▶ _Problem_
Reproduce the passage below about water releases from Lake Lanier word for word, from its first sentence to its last.

* start Excerpt to read *

The corps announced Oct. 12 that it was increasing flows from Buford Dam on Lanier to 2,600 cubic feet per second in order to meet a mandated flow of 5,000 cubic feet per second from Woodruff Dam on Lake Seminole, which empties into the Apalachicola River.

The higher flow has been mandated by the Fish and Wildlife Service to protect two species of mussels and one species of sturgeon in the river.

Payne said the corps has provided boats and other support to the Fish and Wildlife Service for the study.

While Georgia’s federal lawmakers have criticized the corps’ lack of action, Payne said Sam Hamilton, regional director of the Fish and Wildlife Service, has been talking on a daily basis with Gen. Joe Schroedel, director of the South Atlantic division of the corps.

Payne said the flow from Lanier on Monday was 1,292 cubic feet per second.

Meanwhile, the director of the Georgia Water Resource Institute at Georgia Tech said flows can be taken even lower.

Aris Georgakakos said the demand for the city of Atlanta on a peak summer day is 400 to 500 cubic feet per second, and he contends the flow from Buford Dam can be lowered without environmental repercussions.

"If we get to the level of 1,035 (feet) for Lake Lanier, the water supply service to many communities and industries will be interrupted," Georgakakos said. "The
requirement to release so much water from Lanier is not substantiated technically. It doesn’t make any sense in a significant drought."

The state of Georgia filed a motion last week in U.S. District Court in Florida seeking a preliminary injunction to stop the corps from taking higher amounts of water from Lanier.

* end Excerpt to read *
* start Excerpted data *

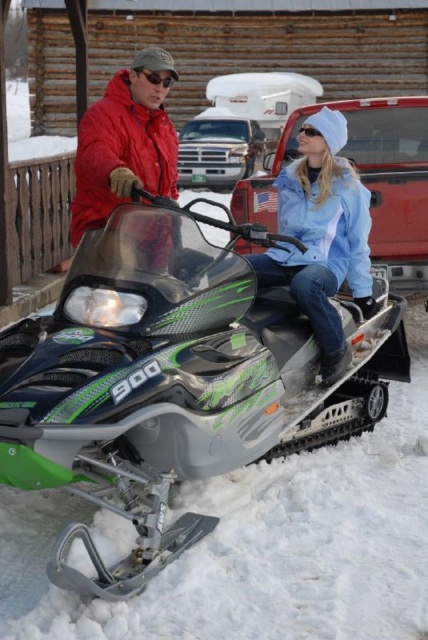
Question: Which of the following is the closest to the observer?

Choices:
 (A) (133, 458)
 (B) (314, 129)
 (C) (112, 195)

Answer: (A)

Question: Which of these objects is positioned closest to the black matte goggles at upper center?

Choices:
 (A) clear plastic goggles at upper center
 (B) light blue denim jacket at center
 (C) green matte snowmobile at center

Answer: (A)

Question: Which point is farther to the camera?

Choices:
 (A) (157, 77)
 (B) (80, 196)
 (C) (235, 401)

Answer: (B)

Question: Does light blue denim jacket at center have a larger size compared to black matte goggles at upper center?

Choices:
 (A) yes
 (B) no

Answer: (A)

Question: Does light blue denim jacket at center appear under clear plastic goggles at upper center?

Choices:
 (A) yes
 (B) no

Answer: (A)

Question: Is light blue denim jacket at center to the left of black matte goggles at upper center from the viewer's perspective?

Choices:
 (A) yes
 (B) no

Answer: (B)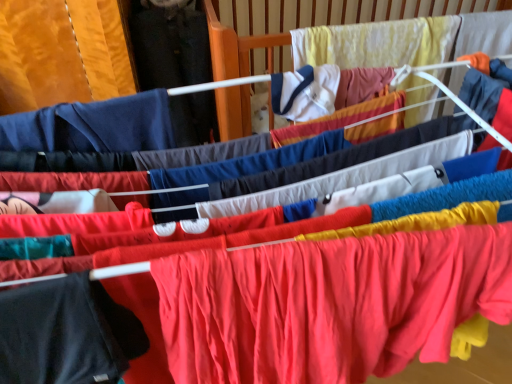
Question: Is matte red fabric at center, which is the 1th clothing from right to left, in front of or behind black matte t-shirt at lower left, positioned as the second clothing in right-to-left order, in the image?

Choices:
 (A) front
 (B) behind

Answer: (B)

Question: From the image's perspective, relative to black matte t-shirt at lower left, acting as the first clothing starting from the left, is matte red fabric at center, which is the 1th clothing from right to left, above or below?

Choices:
 (A) above
 (B) below

Answer: (A)

Question: Which of these objects is positioned farthest from the black matte t-shirt at lower left, positioned as the second clothing in right-to-left order?

Choices:
 (A) yellow fabric infant bed at upper center
 (B) matte red fabric at center, which is the 1th clothing from right to left

Answer: (A)

Question: Which object is the closest to the black matte t-shirt at lower left, positioned as the second clothing in right-to-left order?

Choices:
 (A) matte red fabric at center, arranged as the second clothing when viewed from the left
 (B) yellow fabric infant bed at upper center

Answer: (A)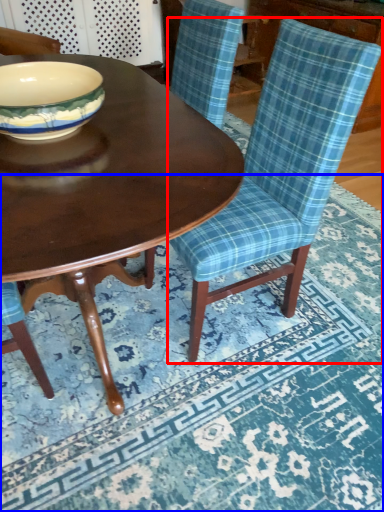
Question: Which of the following is the farthest to the observer, chair (highlighted by a red box) or place mat (highlighted by a blue box)?

Choices:
 (A) chair
 (B) place mat

Answer: (A)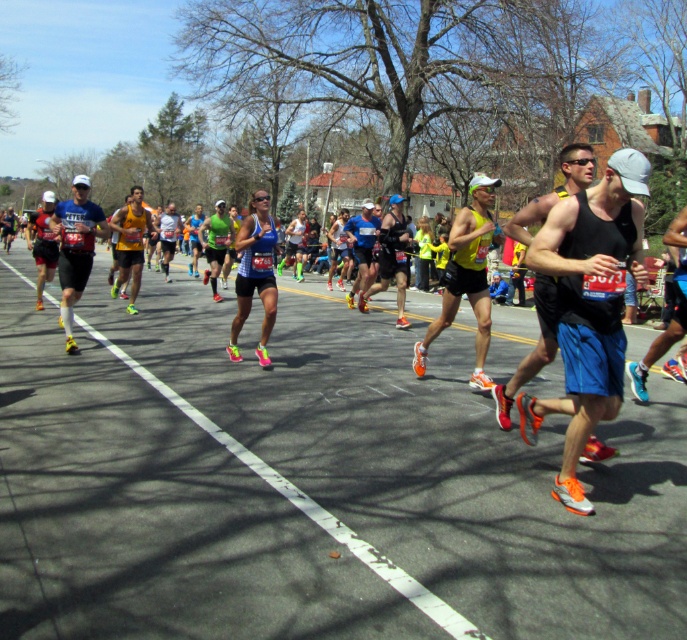
Based on the photo, you are a photographer positioned at the starting line of the marathon. You want to capture a photo of the matte black tank top at center. Based on its coordinates, would you need to pan your camera to the left or right to frame it properly?

The matte black tank top at center is located at coordinates point (587, 307). Since the x coordinate is 0.481, which is slightly to the left of the center point 0.5, you should pan your camera slightly to the left to frame it properly.

You are a photographer positioned at the starting line of the marathon. You want to capture a photo of the matte black tank top at center and the matte black shorts at left. Which piece of clothing will appear larger in your photo?

The matte black tank top at center appears larger in the photo because it is closer to the viewer than the matte black shorts at left.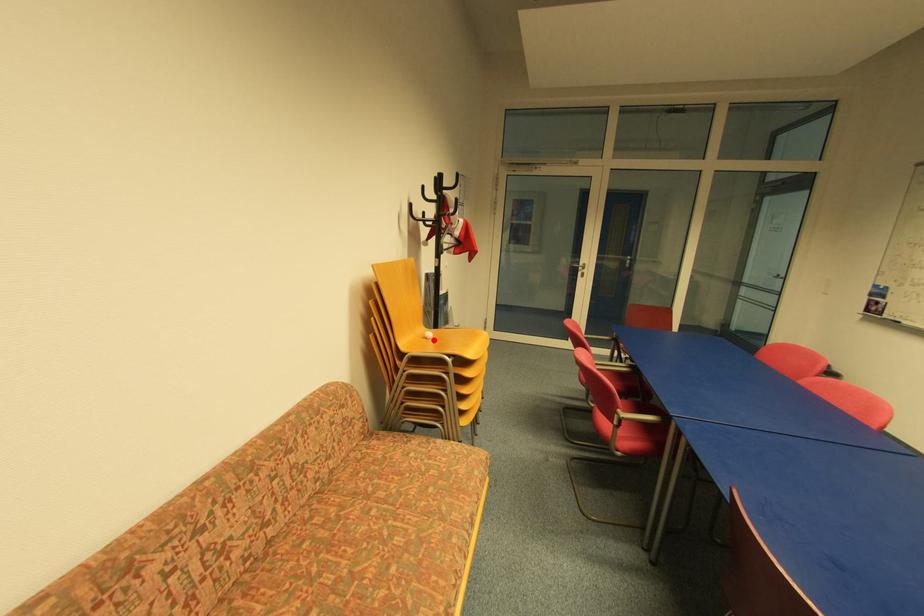
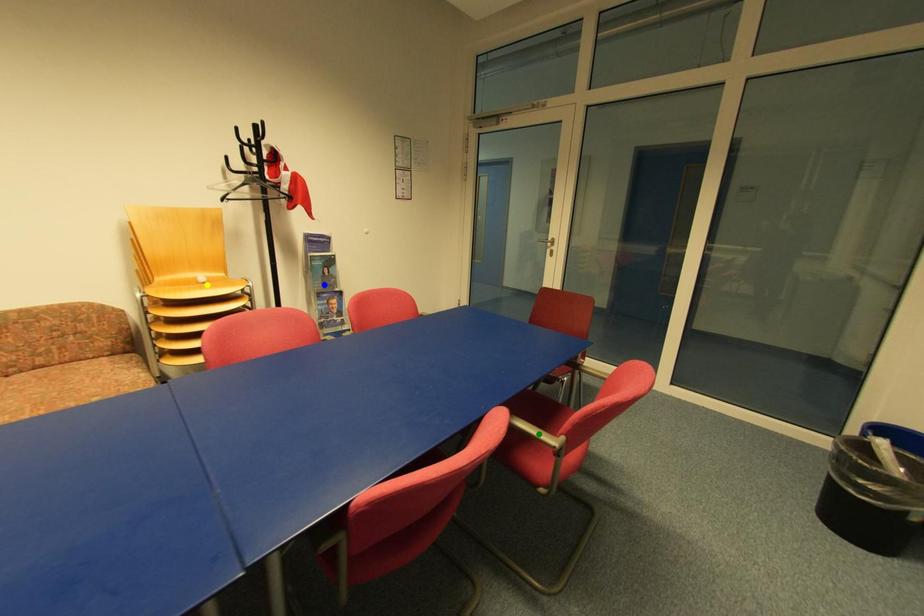
Question: I am providing you with two images of the same scene from different viewpoints. A red point is marked on the first image. You are given multiple points on the second image. Can you choose the point in image 2 that corresponds to the point in image 1?

Choices:
 (A) blue point
 (B) yellow point
 (C) green point

Answer: (B)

* end Excerpted data *

▶ _Task solution_
The corps announced Oct. 12 that it was increasing flows from Buford Dam on Lanier to 2,600 cubic feet per second in order to meet a mandated flow of 5,000 cubic feet per second from Woodruff Dam on Lake Seminole, which empties into the Apalachicola River.

The higher flow has been mandated by the Fish and Wildlife Service to protect two species of mussels and one species of sturgeon in the river.

Payne said the corps has provided boats and other support to the Fish and Wildlife Service for the study.

While Georgia’s federal lawmakers have criticized the corps’ lack of action, Payne said Sam Hamilton, regional director of the Fish and Wildlife Service, has been talking on a daily basis with Gen. Joe Schroedel, director of the South Atlantic division of the corps.

Payne said the flow from Lanier on Monday was 1,292 cubic feet per second.

Meanwhile, the director of the Georgia Water Resource Institute at Georgia Tech said flows can be taken even lower.

Aris Georgakakos said the demand for the city of Atlanta on a peak summer day is 400 to 500 cubic feet per second, and he contends the flow from Buford Dam can be lowered without environmental repercussions.

"If we get to the level of 1,035 (feet) for Lake Lanier, the water supply service to many communities and industries will be interrupted," Georgakakos said. "The
requirement to release so much water from Lanier is not substantiated technically. It doesn’t make any sense in a significant drought."

The state of Georgia filed a motion last week in U.S. District Court in Florida seeking a preliminary injunction to stop the corps from taking higher amounts of water from Lanier.